PAGE TEXT —
Segment Open

Skip to main content

DeepHalo: A deep learning-integrated workflow for high-throughput discovery of halogenated metabolites from HRMS data.

Project description

DeepHalo

A deep learning-integrated workflow for high-throughput discovery of halogenated metabolites from HRMS data.

Core Features

1. Halogen Prediction

  • Element Prediction Model (EPM)
    • Dual-branch Isotope Neural Network (IsoNN) architecture
    • High accuracy Cl/Br detection (>99.9% precision based on benchmark results)
    • Wide mass range coverage (50-2000 Da)
    • Robust interference resistance to B/Se/Fe/dehydro isomers

2. Isotope Pattern Validation

  • Dual Validation System
    • Mass Dimension: Statistical rule-based correction.
    • Intensity Dimension: Autoencoder-based Anomaly Detection Model (ADM).

3. Multi-Level Halogen Confidence Scoring (H-score)

  • Dual levels
    • Prediction based on centroid-level isotope patterns
    • Prediction based on Scan-level isotope patterns
    • H-score integration for comprehensive assessment on the above both levels

3. Enhanced Dereplication

  • Dual-Strategy Approach
    • MS1-Based Dereplication Using Custom Database Matching
      • Exact mass analysis
      • Halogen presence verification
      • Isotope intensity similarity scoring
    • MS2-Based Dereplication by Integrating GNPS
      • MS2 molecular networking
      • Halogenated compound annotation
      • GraphML file enhancement

Technical Advantages

  • High Throughput

    • end-to-end automated analysis
    • Batch processing of unlimited LC-MS/MS datasets
    • Rapid processing (several to dozens of seconds per sample) on standard hardware (Core i9, 16GB RAM)
  • High Accuracy

    • 98.3% precision in halogen detection across simulated and experimental LC-MS datasets.

    • Comprehensively validation across both simulated and experimental LC-MS datasets
  • Comprehensive Integration

    • Input: Supports .mzML format
    • Output: Cytoscape-compatible network files
    • Seamless integration with GNPS molecular networking
  • Enhanced Dereplication

    • Embeds halogen prediction results into GNPS output GraphML files
    • Significantly higher dereplicaton rate compared to molecular networking alone

Target Applications

  • Natural product discovery
  • Halogenated metabolite annotation

Key Differentiators

  1. Deep leaning-based halogen prediction resistance to Fe/dehydro isomers
  2. First Isotope Pattern Validation strategies specific for halogenated molecules
  3. hierarchical halogen scoring system (H-score)
  4. Comprehensive dereplication workflow
  5. Enhanced GNPS molecular networking

For methodology details and validation datasets, see Methods.

Where to get it?

Segment Closed

YOUR GOAL — Quote the DeepHalo page, beginning at the words "Core Features" and stopping after "coverage (50-2000 Da)". The listing is separate material and has no connection to the DeepHalo page.

SUPPLIED MATERIAL —
Segment Open

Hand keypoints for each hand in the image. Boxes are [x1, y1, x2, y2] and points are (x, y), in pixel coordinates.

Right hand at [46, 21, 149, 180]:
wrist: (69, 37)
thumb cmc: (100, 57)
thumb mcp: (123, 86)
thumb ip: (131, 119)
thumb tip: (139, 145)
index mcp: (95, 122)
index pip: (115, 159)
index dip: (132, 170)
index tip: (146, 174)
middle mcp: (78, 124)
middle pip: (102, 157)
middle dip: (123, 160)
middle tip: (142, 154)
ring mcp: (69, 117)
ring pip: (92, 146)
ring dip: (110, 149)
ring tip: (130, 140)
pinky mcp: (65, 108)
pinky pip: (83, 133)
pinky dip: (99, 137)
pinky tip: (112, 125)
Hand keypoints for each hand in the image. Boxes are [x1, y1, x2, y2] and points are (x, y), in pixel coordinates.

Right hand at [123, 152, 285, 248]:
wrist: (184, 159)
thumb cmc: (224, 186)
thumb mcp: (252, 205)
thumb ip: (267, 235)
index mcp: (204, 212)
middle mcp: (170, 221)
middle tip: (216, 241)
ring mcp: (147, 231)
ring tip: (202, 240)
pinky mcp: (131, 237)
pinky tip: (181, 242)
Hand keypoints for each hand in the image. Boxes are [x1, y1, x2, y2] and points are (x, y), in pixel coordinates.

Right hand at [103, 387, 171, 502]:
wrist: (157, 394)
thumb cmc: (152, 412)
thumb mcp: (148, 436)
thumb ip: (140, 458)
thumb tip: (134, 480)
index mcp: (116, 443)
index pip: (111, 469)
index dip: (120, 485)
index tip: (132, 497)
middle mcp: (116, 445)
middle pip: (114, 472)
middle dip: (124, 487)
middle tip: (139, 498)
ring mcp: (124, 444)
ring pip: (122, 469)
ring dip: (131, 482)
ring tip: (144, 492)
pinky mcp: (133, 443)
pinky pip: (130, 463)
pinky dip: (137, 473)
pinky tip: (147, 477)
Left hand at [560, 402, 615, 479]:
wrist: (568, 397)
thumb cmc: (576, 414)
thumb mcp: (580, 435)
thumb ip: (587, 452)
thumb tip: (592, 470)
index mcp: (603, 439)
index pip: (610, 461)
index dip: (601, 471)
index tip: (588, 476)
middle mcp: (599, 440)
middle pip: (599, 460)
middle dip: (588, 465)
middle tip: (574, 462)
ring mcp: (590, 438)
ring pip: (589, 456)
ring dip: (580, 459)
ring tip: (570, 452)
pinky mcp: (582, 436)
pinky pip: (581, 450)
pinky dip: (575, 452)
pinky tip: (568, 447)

Segment Closed

SOLUTION TO THE EXERCISE —
Core Features

1. Halogen Prediction

  • Element Prediction Model (EPM)
    • Dual-branch Isotope Neural Network (IsoNN) architecture
    • High accuracy Cl/Br detection (>99.9% precision based on benchmark results)
    • Wide mass range coverage (50-2000 Da)